WORK ITEM
Could you reproduce the lines of the listing from the one holding "Which series has" through the one holding "precio_unitario_estimado", both included, with nothing else?

INPUT DATA

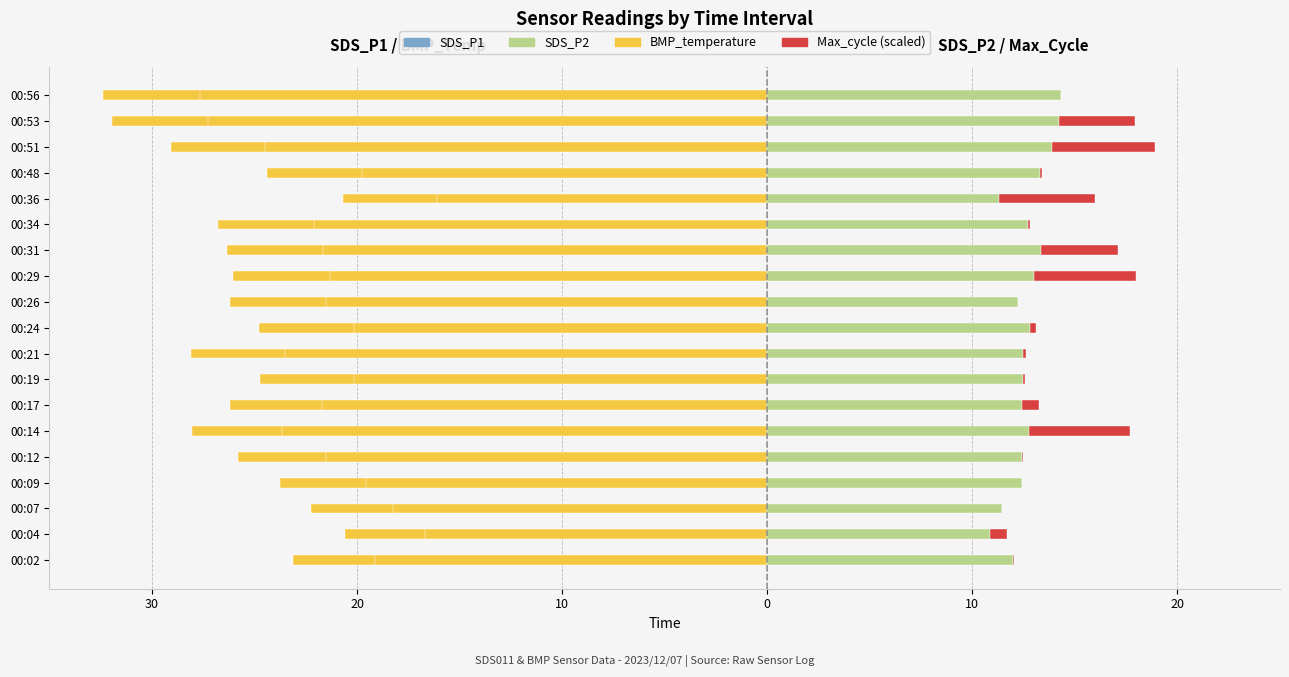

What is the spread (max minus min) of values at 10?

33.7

--

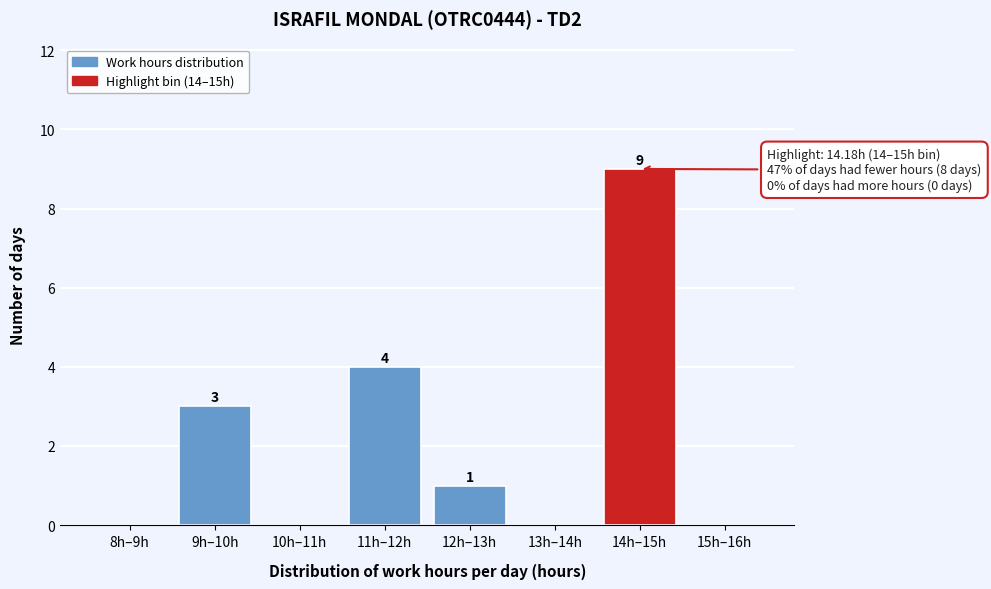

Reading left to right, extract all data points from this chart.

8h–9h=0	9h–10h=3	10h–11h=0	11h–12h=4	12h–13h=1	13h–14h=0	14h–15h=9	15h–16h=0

* * *

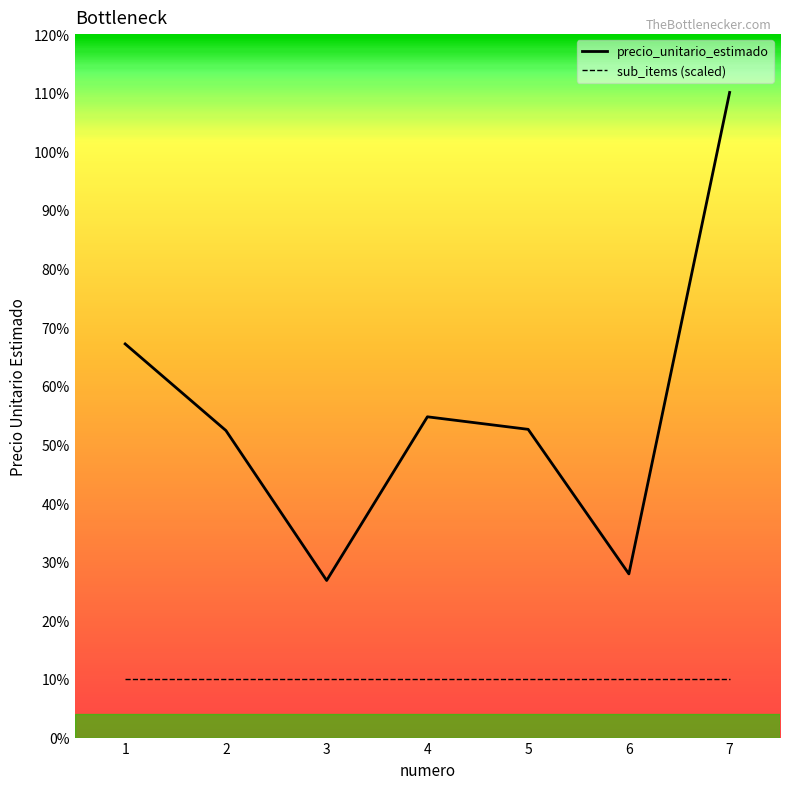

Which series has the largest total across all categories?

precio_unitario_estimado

RESULT OF THE EXERCISE
Which series has the largest total across all categories?

precio_unitario_estimado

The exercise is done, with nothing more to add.